_WRITTEN INSTRUCTION A_. Please summarize the text below in two sentences.

:::::

FOLLOWING the imposition of martial law in Mindanao, several countries have issued travel warnings and called on their citizens traveling to Mindanao to be vigilant or defer going there if possible.
That came to pass even as United States ambassador to the Philippines Sung Kim expressed his condolences to the families of the victims of the terrorist attack in Marawi.
“My sincere condolences to the friends and families of the police officers and soldiers who lost their lives in Marawi in the name of democracy,” Sung said.
The US Embassy in Manila said it was aware of the martial law declaration and was monitoring the situation.
In its advisory, the US Embassy temporarily suspended all travel to Mindanao pending a better understanding of the situation there.
“While the US Embassy has no information that the event in Marawi City represents a direct threat to US citizens or US interests in the Philippines, we encourage US citizens to review personal security plans, avoid large crowds and gatherings and remain vigilant at all times,” the embassy said.
The embassy also said that its advisory issued on March 6, 2017, which indicates there is an ongoing threat of terrorist action against US citizens and its interests abroad, including the Philippines, would remain in effect.

:::::

_WRITTEN INSTRUCTION B_. Locate every line in the entries that contains the string "defaultTimeSignature" and copy each one; case counts.

_DATA TO PROCESS_.
:::::

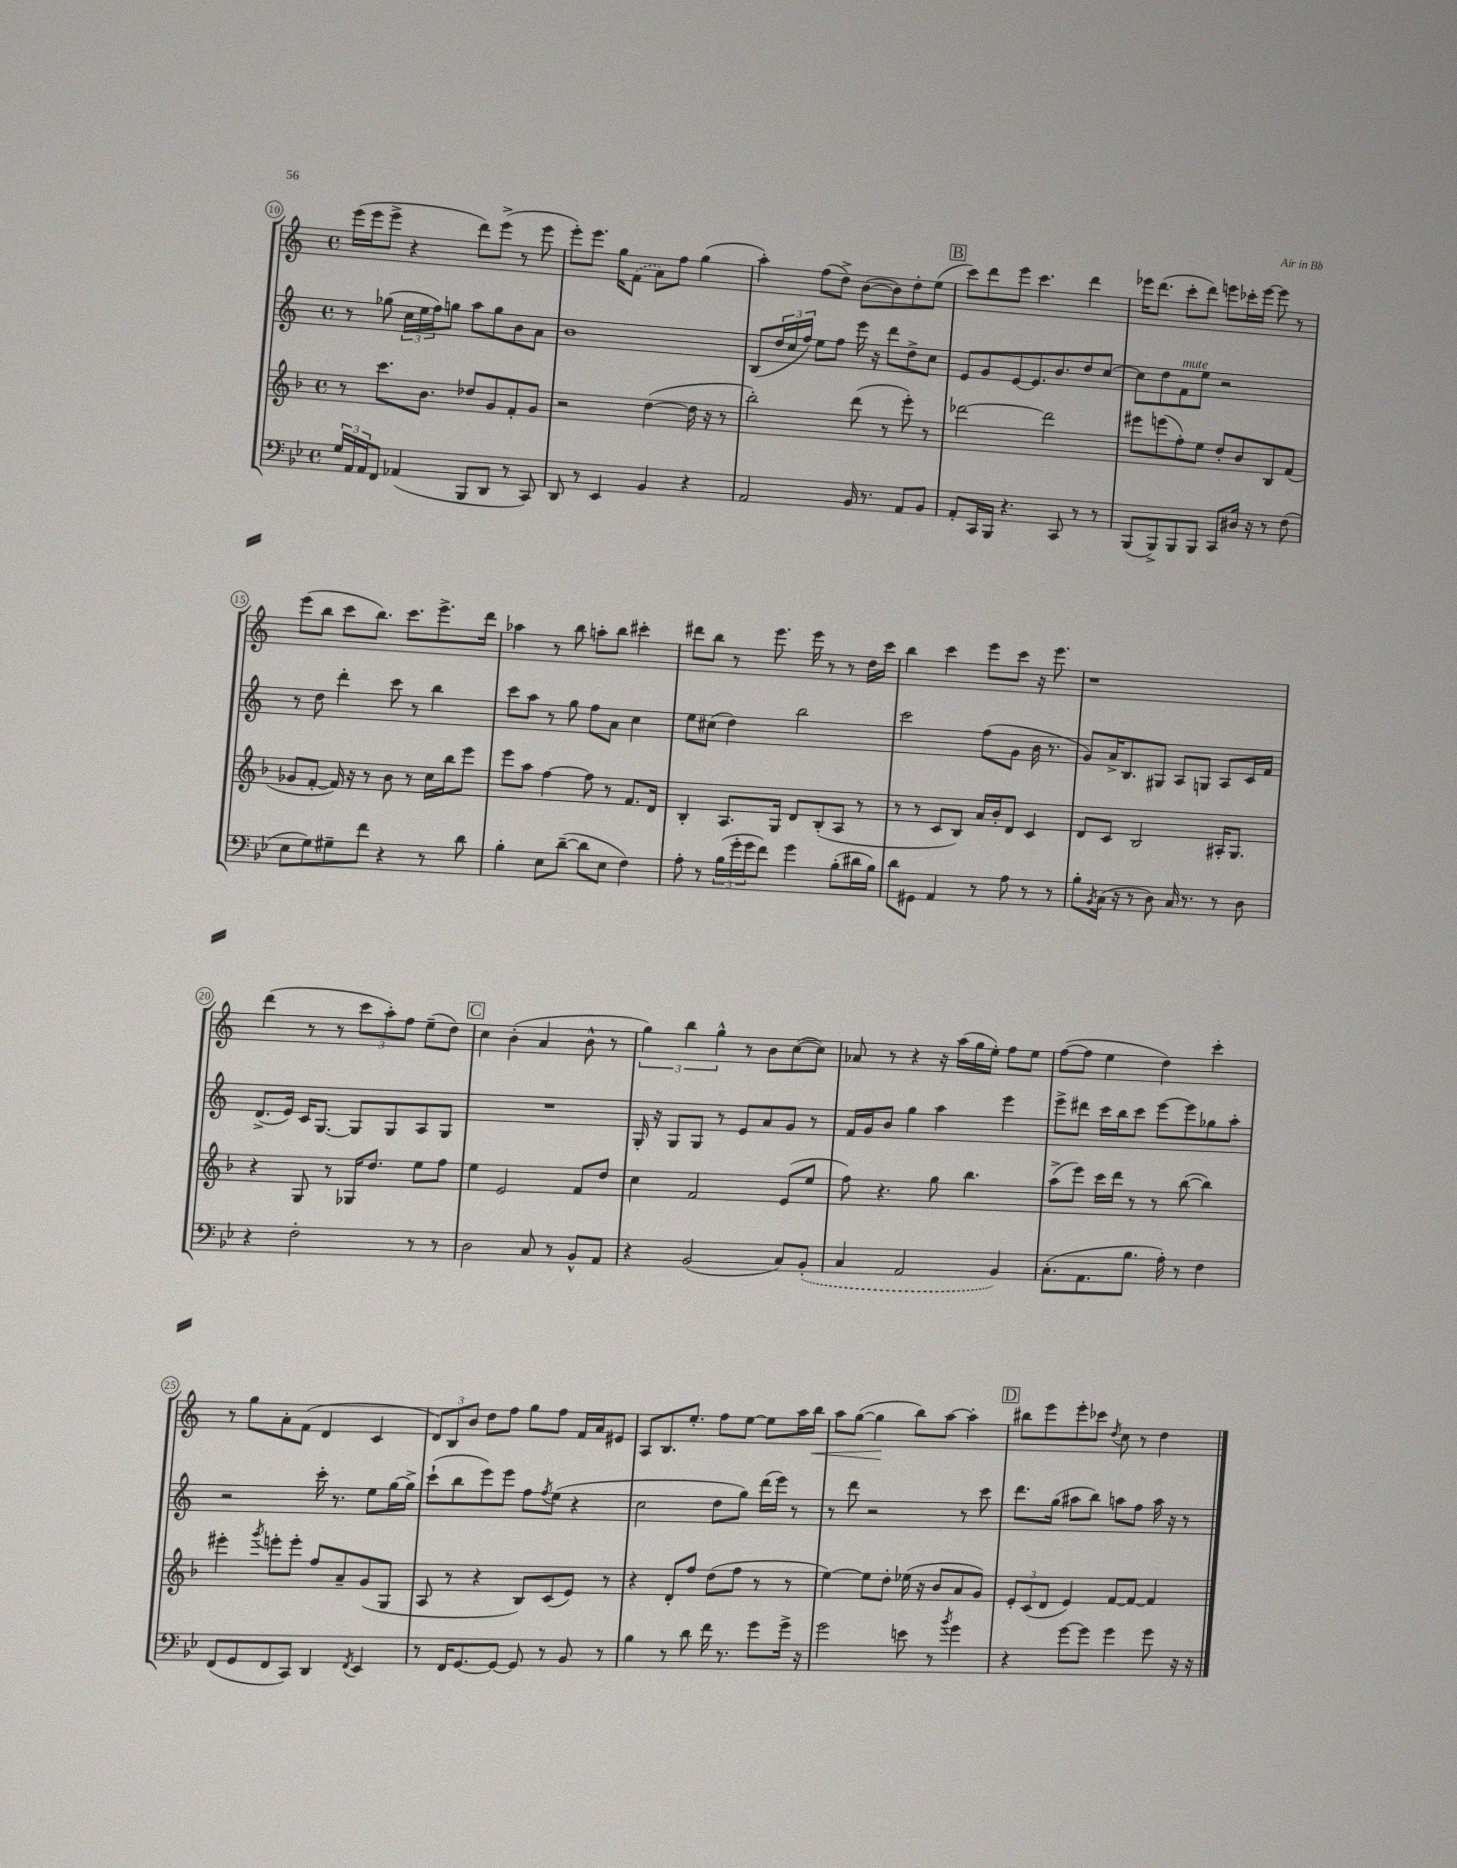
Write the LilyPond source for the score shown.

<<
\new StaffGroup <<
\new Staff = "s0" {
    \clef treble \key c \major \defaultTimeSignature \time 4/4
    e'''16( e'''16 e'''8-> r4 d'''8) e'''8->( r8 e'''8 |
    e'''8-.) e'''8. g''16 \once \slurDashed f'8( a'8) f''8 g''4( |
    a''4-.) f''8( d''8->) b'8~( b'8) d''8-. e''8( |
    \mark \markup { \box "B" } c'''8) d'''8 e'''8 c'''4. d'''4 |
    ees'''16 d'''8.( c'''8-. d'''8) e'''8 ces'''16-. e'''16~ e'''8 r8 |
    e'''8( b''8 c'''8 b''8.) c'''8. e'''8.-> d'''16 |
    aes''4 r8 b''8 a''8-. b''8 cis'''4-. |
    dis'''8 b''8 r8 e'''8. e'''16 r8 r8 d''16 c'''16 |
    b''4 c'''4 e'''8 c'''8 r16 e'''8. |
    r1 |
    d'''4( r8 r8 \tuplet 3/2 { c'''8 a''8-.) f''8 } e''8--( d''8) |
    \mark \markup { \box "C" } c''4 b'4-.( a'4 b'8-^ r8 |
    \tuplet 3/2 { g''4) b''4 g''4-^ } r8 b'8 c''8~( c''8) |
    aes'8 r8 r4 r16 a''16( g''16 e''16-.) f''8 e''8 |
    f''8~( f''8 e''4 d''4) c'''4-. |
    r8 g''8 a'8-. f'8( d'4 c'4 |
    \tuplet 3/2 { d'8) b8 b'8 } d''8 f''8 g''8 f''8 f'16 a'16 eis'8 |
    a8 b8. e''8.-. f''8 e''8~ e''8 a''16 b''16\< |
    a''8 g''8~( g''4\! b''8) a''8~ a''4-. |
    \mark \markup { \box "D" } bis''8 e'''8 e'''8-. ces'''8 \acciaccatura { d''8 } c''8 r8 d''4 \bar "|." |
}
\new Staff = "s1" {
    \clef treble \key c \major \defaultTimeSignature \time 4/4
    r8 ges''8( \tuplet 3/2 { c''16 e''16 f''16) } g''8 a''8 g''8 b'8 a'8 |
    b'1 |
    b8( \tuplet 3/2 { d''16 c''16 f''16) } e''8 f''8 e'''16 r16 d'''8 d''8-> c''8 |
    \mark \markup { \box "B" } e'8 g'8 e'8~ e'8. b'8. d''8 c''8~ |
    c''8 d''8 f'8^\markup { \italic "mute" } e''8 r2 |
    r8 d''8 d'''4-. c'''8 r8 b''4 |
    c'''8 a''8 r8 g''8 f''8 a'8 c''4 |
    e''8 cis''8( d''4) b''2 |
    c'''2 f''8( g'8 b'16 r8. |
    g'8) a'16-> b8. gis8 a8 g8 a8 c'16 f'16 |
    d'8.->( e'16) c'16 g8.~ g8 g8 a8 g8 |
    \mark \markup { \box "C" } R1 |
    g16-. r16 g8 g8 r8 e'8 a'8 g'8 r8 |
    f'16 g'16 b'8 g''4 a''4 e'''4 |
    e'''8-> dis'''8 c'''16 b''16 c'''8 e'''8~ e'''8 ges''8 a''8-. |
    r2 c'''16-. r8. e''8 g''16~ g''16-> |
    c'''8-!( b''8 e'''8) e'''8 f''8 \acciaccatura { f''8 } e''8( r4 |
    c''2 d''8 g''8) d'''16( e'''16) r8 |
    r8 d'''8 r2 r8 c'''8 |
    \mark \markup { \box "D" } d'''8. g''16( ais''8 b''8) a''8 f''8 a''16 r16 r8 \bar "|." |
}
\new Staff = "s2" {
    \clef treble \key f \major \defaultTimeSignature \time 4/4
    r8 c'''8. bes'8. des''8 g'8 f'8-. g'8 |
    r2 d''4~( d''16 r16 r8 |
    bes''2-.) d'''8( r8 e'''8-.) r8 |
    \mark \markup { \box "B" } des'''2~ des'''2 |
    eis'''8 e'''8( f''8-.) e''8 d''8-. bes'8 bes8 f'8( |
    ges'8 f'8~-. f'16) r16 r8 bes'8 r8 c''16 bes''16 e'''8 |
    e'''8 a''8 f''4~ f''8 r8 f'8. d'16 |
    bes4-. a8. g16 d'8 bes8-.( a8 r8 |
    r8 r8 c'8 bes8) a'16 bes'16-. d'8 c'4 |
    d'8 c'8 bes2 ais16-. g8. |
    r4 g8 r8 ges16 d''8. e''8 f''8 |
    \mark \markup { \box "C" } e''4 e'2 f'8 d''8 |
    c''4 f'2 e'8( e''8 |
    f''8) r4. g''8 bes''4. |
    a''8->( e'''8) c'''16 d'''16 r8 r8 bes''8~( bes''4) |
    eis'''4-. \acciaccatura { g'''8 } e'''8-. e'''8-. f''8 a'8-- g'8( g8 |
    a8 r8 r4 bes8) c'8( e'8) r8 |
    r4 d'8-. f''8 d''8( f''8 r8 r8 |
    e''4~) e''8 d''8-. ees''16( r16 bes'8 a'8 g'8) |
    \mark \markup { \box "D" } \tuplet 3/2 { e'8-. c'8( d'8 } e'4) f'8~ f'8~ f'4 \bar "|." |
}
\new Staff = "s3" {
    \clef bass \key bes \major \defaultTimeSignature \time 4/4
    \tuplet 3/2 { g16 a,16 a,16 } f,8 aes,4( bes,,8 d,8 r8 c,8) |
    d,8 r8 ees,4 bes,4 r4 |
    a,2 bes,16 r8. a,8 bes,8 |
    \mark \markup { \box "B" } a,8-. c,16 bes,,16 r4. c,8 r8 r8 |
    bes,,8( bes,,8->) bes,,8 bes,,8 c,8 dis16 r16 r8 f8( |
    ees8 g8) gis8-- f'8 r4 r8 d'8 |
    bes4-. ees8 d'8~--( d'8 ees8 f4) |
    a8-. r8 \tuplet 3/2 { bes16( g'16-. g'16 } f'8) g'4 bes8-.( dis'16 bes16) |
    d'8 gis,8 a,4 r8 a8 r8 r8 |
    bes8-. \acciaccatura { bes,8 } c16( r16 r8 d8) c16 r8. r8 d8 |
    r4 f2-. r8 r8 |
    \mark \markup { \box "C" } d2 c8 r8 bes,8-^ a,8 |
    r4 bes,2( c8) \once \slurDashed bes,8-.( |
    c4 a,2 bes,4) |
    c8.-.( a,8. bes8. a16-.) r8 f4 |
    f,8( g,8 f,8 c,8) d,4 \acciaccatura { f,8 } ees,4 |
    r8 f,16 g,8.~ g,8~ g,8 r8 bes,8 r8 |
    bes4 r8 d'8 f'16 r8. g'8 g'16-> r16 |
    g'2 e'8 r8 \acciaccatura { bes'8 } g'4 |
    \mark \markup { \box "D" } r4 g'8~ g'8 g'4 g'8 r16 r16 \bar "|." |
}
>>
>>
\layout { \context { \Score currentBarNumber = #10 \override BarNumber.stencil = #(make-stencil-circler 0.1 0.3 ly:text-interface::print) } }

:::::

_FULL OUTPUT A_. After martial law was imposed in Mindanao, several countries issued travel warnings urging their citizens to stay vigilant or to defer going there, while US ambassador Sung Kim offered condolences to the families of those killed in the Marawi attack. The US Embassy in Manila temporarily suspended all travel to Mindanao, encouraged US citizens to review their security plans and avoid crowds, and kept its March 6, 2017 advisory on terrorist threats in effect.

_FULL OUTPUT B_.
    \clef treble \key c \major \defaultTimeSignature \time 4/4
    \clef treble \key c \major \defaultTimeSignature \time 4/4
    \clef treble \key f \major \defaultTimeSignature \time 4/4
    \clef bass \key bes \major \defaultTimeSignature \time 4/4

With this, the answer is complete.